If you're not up to speed on the science, I recommend this PowerPoint deck as an introduction. http://cogsci.ucsd.edu/%7Esereno/oil05.ppt
There is also an excellent 91-page PDF called "Peaking Of World Oil Production: Impacts, Mitigation, & Risk Management" by Robert L. Hirsch, of SAIC. Here is a summary http://www.energybulletin.net/4638.html which contains a link to the full report.
Posted by: Michael J. | June 23, 2005 at 11:09 AM
Michael,
I get the sense that you're arguing with the portion of my post that I excerpted from the other weblog, though it's not completely clear. You don't seem to be contradicting my argument on the subsidization of the oil industry and the detrimental impact this has had on the development of alternative energy industries. Regardless, I thank you for the references to further reading on Peak Oil.
Daniel
Posted by: Daniel O'Connor | June 23, 2005 at 12:44 PM
If you wouldn't mind, could you please point to how the US government subsidizes oil? Are you speaking of outright subsidies, or 2nd tier effects?

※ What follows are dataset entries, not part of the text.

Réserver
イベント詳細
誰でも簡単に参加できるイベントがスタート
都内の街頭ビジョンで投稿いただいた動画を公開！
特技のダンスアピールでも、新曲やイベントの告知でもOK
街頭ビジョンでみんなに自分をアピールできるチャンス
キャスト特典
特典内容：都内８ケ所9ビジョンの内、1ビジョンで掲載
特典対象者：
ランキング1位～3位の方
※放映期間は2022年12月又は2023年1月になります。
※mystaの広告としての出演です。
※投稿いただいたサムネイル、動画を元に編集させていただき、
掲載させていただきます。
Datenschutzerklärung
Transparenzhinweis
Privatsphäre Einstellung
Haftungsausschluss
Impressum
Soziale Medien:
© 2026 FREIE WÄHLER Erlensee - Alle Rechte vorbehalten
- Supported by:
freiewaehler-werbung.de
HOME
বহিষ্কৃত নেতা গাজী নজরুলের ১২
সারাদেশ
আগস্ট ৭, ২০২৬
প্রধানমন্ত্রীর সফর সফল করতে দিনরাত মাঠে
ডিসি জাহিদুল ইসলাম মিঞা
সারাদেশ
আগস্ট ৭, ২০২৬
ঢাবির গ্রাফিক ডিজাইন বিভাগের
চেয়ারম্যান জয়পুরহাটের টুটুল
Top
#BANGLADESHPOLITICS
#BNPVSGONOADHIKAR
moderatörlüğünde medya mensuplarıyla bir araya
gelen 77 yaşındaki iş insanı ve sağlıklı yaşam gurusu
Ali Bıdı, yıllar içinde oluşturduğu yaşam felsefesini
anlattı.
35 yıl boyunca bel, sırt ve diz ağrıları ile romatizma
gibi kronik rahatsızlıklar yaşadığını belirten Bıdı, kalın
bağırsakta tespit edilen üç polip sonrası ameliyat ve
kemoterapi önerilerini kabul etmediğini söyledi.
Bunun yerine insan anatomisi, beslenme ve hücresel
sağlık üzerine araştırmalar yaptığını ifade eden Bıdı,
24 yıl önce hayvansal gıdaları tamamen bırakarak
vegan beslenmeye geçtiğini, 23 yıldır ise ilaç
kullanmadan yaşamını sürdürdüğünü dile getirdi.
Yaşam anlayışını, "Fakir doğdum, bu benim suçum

Posted by: ebuddha | June 24, 2005 at 02:37 PM
Here's something from my clippings file:
"Americans prefer lower prices at the pump even if they have to pay hundreds of billions of dollars in taxes to support a U.S. military presence in the Middle East. Amy Myers Jaffe has calculated that the cost to taxpayers of oil-related military activities is equivalent to about ten cents per gallon of gasoline. “We are being taxed on energy in this country,” she said. “It’s just hidden.”"
[From The New Yorker, 11/23/04, http://www.newyorker.com/fact/content/?041011fa_fact ]
Posted by: jeem | June 27, 2005 at 11:36 AM
Excellent article "jeem"... thanks.
My research into this was a long time ago, before the web, so I do not have current sources to cite. But the scale of the subsidy for oil via the defense budget is probably enormous... I would say in the trillions of dollars over these past 35 years... enough to ramp up one hell of an alternative energy sector.
If only the Pentagon was required by law to pass an audit every year, then we might have a few line items to add up and get our answer. But, of course, audits are only necessary for private companies and households.